Kanji’s proclivity for arts and crafts, specifically sewing, isn’t an attempt to feminize or “queer” the character, but rather Atlus’ attempt to destabilize a common stereotype found in Japanese fiction. Even if we are to subscribe to the “death of the author” school of thought, I believe it would be completely disingenuous to disregard authorial intent. While we might choose to see Kanji as a gay character, he wasn’t necessarily designed to be one.

In this context, I would posit another reading of the character. Kanji isn’t gay, but social definitions of gender are so rigid — in both Japan and in America — that the only form of self-identification that he can find is within the box that other people have placed him. Or, to put it more simply, he is taught that a straight man would never learn how to sew, so he must be gay. He acts out in an aggressively “masculine” manner not because he wants to prove that he is straight, but because that is the only outlet for masculinity of which he is aware.

We do it all the time in America. The most famous cultural example would be the television series Frasier.

Frasier and Niles Crane

Are Frasier and Niles Crane gay characters because they prefer opera to football or Bordeaux to Budweiser? Or do they simply exert cultural values that differ from accepted heterosexual depictions of men, and are thus uncategorizable? They might be “queer” characters, but it would be difficult to accept that they are gay characters.

Of course, there’s also one other outstanding issue that I find much more problematic with the discussion of queerness in Persona 4 — the lack of any discussion concerning the aforementioned “boy dectective” Naoto Shirogane.

Naoto Shirogane

I think this is probably because of how sexuality is defined in the West, where transgender and transsexual identity is very often “forgotten” when discussing queer identity. Yes, Kanji might like to sew teddy bears and other stuffed animals, but Naoto cross-dresses in order to self-identify as a man. Indeed, she is referred throughout the game as “Naoto-kun” and not “Naoto-chan” or even “Naoto-san”, showing that she not only willingly accepts her categorization as male, but that the characters are equally complicit in her desire to be a “man.”

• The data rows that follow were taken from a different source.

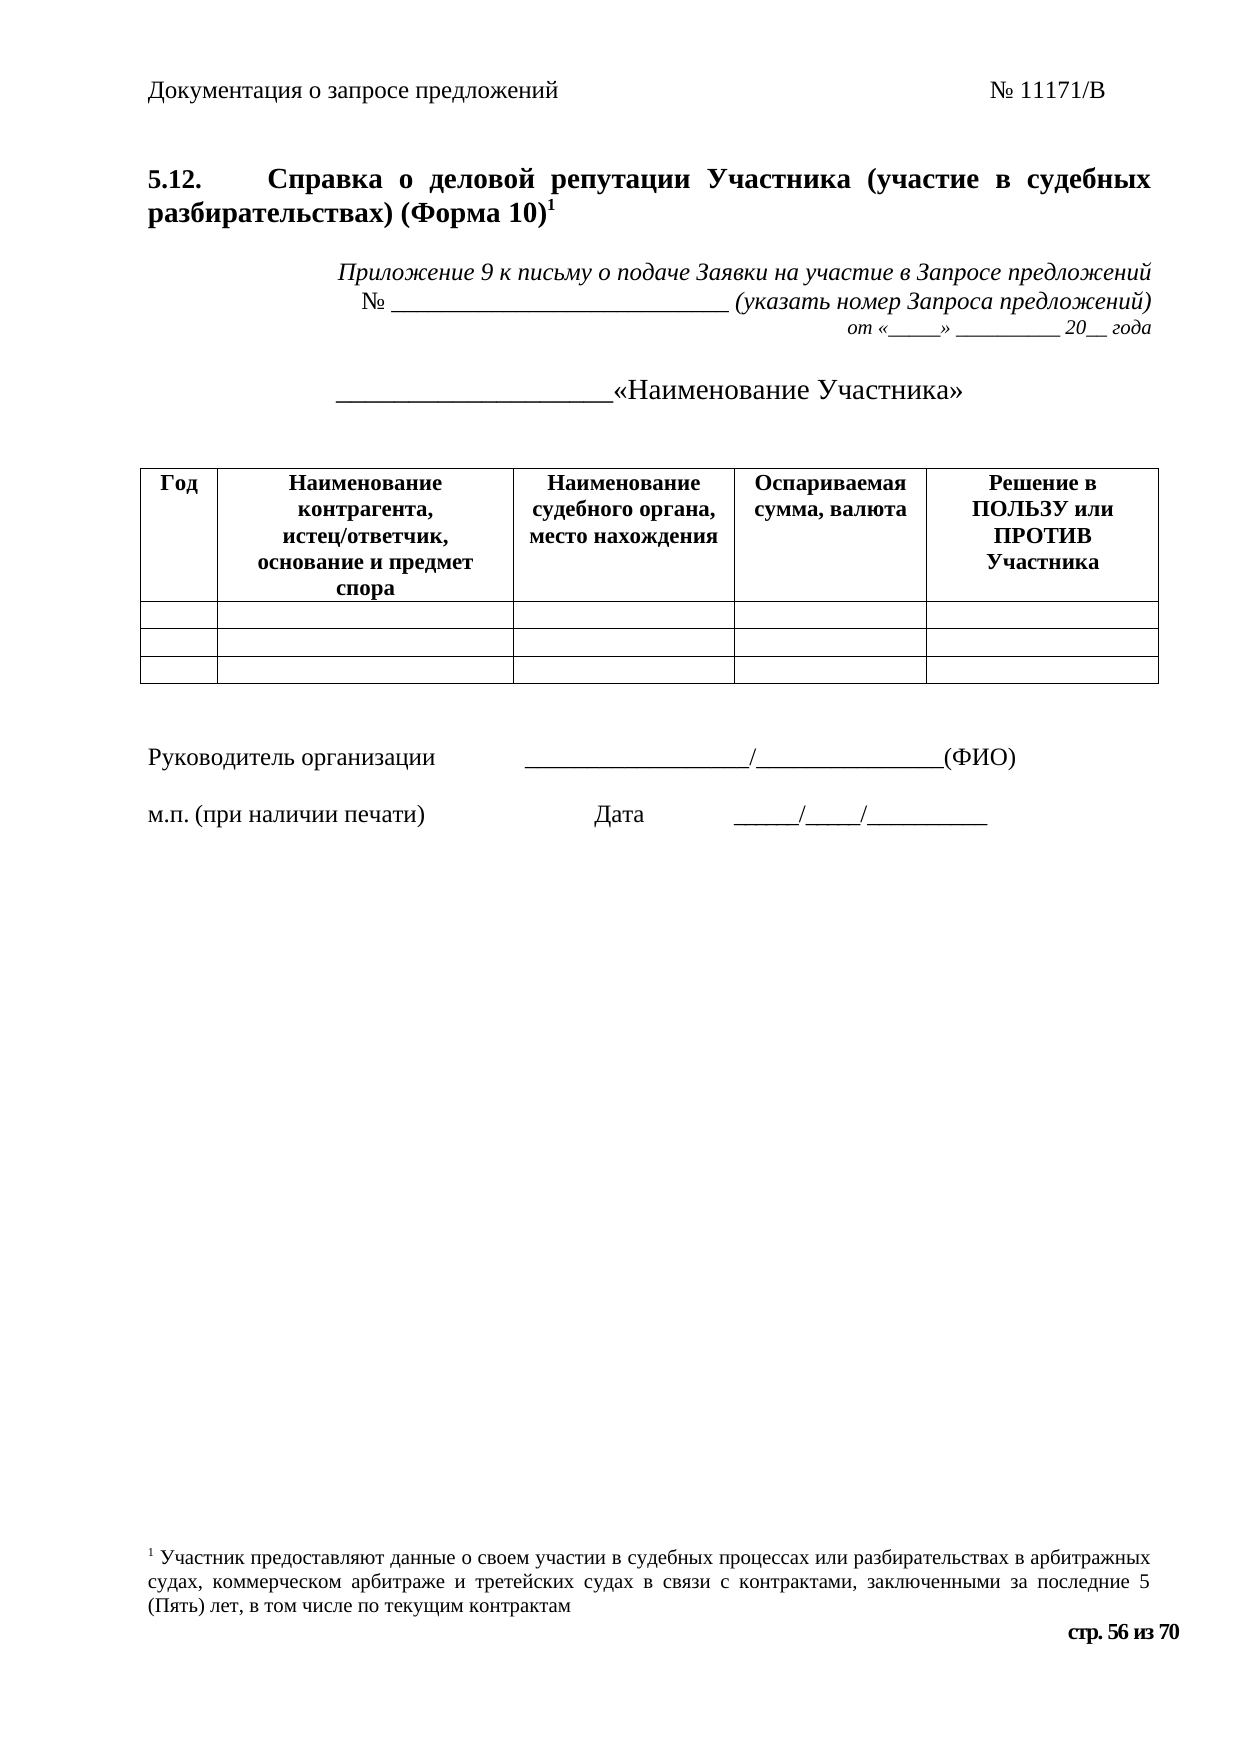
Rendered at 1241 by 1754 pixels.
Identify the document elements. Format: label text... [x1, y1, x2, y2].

table_cell [927, 657, 1158, 683]
text Приложение 9 к письму о подаче Заявки на участие в Запросе предложений [148, 257, 1152, 286]
table_cell [141, 657, 217, 683]
table_header Решение в ПОЛЬЗУ или ПРОТИВ Участника [927, 469, 1158, 601]
table_cell [735, 657, 926, 683]
table_cell [735, 629, 926, 656]
table_cell [514, 657, 734, 683]
table_header Наименование судебного органа, место нахождения [514, 469, 734, 601]
table_cell [141, 629, 217, 656]
table_header Год [141, 469, 217, 601]
text Руководитель организации /_______________(ФИО) [148, 742, 1152, 770]
table_cell [141, 602, 217, 628]
table_cell [218, 629, 513, 656]
table_cell [514, 602, 734, 628]
table_cell [927, 602, 1158, 628]
table_cell [218, 657, 513, 683]
table_header Оспариваемая сумма, валюта [735, 469, 926, 601]
table_header Наименование контрагента, истец/ответчик, основание и предмет спора [218, 469, 513, 601]
table_cell [514, 629, 734, 656]
table_cell [735, 602, 926, 628]
text м.п. (при наличии печати) Дата / / [148, 799, 1152, 828]
table_cell [218, 602, 513, 628]
text № ___________________________ (указать номер Запроса предложений) [148, 286, 1152, 314]
table_cell [927, 629, 1158, 656]
text от «_____» __________ 20__ года [148, 314, 1152, 339]
text Справка о деловой репутации Участника (участие в судебных разбирательствах) (Форма 10) [148, 161, 1152, 228]
text ___________________«Наименование Участника» [148, 372, 1152, 406]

I can only wonder why it is that we can accept that Naoto is struggling to find a place for herself in a society with rigid gender definitions and not categorize her as gay or even queer. While the boys in the game crossdress for the “Miss” Yasogami High beauty pageant, I’d like to believe that her struggle with gender identity is endemic to her character and not a mere affectation. If anything, Naoto’s character is more destabilizing than Kanji’s in the realm of queer identity politics — and it’s telling that people have largely ignored her role in the game and focused on Kanji’s sexuality instead.

I do believe that a discussion of sexuality and queerness in Persona 4 is fruitful and I praise Samantha Xu’s article for raising the issue in the first place. Very often, issues of race, gender, and sexuality are overlooked in games because we’re focused on whether or not they’re running at 60 frames per second or if the matchmaking’s broken, so I’m happy whenever I see an article like Xu’s on a “major” website. But in the case of Persona 4, I think we can — and should — dig much deeper.